My son, the revolutionary, was secretive about his private life (girls) and, I feared, a little angry at me for taking on a new life at my age, which I suspected he viewed as vaguely indecent and something of a betrayal of his father’s memory, although he could not say it. He was, I’m afraid, alienated from himself. The little boy who used to hide in the closet with his stiff little figures and narrate their battles and truces had grown up. He could not remember his baby self and how his mother had walked him back and forth and jiggled and rocked him for hour after hour and had sung in his ear very softly because it had been so hard for him to settle into sleep. But then, none of us remembers infancy, that archaic age in the land of the mother giant.
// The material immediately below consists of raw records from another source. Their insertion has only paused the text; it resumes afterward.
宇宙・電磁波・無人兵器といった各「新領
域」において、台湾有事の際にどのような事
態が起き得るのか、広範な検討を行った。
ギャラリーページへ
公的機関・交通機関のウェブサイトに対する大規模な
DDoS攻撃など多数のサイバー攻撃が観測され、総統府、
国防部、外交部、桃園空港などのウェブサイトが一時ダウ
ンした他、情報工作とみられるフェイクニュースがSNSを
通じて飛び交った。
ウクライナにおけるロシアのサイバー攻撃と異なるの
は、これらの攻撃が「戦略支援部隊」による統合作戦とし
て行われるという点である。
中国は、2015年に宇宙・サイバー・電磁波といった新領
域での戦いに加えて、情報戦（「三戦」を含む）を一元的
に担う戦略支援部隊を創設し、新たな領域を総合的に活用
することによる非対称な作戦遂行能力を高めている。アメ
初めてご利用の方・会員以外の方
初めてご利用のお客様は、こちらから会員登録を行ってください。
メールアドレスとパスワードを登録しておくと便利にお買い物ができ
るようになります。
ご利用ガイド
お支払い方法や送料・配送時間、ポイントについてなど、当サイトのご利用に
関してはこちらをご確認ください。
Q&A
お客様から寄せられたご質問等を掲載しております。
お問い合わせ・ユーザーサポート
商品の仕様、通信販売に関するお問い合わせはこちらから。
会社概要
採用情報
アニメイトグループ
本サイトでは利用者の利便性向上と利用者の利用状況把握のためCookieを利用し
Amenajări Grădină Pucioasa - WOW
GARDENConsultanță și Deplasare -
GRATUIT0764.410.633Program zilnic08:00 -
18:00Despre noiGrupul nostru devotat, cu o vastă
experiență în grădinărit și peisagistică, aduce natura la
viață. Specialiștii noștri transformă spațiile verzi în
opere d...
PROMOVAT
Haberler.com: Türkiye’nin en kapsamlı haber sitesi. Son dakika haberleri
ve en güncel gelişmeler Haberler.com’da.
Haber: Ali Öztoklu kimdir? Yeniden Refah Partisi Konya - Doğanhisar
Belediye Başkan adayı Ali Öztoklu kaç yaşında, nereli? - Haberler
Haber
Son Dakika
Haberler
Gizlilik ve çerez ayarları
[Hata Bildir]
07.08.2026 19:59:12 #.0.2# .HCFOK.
Anton Tisch looked right. He was tall, almost my height, a skinny kid in loose jeans with a significant nose and searching eyes that seemed unable to fix on anything for long, which gave him a distracted air that could be interpreted as restless intelligence under the right circumstances. And he was an artist. I met him at Sunny’s in early ’97 on a very cold night. There was snow. I remember the rhythmic presence of cold air as the door opened and closed, the pounding of boots, and lamp-lit white beyond the window. I had the Barometer with me, ambulatory weather vane and exquisite draftsman, whom I had harbored for some weeks. Not only did the Barometer register every incremental rise and drop in air pressure through his bodily instrument — his preternaturally sensitive head — at some juncture he had actually gained control over this aspect of the environment and would lower or raise it by a hectopascal or two. I knew nothing of hectopascals until the Barometer entered my life, but I loved the term, named after Blaise, that genius of the much and the many. The Barometer and I got along rather well, although the man lived in a cocoon of his own making, and dialogue — true back-and-forth exchanges — was nearly impossible.
By then I had become a Sunny’s regular. In gratitude for services rendered and reliable camaraderie, I had presented the establishment with a framed ink drawing of the bar and some of its lurid and not-so-lurid characters, and the gift had been mounted on a wall. I mention this because Anton Tisch had paused in front of it. The vanity of the artist is such that I knew the identities of those who had even glanced at the small work in my presence — they were few indeed — and my happiness at the sight of the angular young man with short brown curls inspecting my rendition of Sunny’s knew no bounds, well, perhaps a few bounds, but it definitely swelled.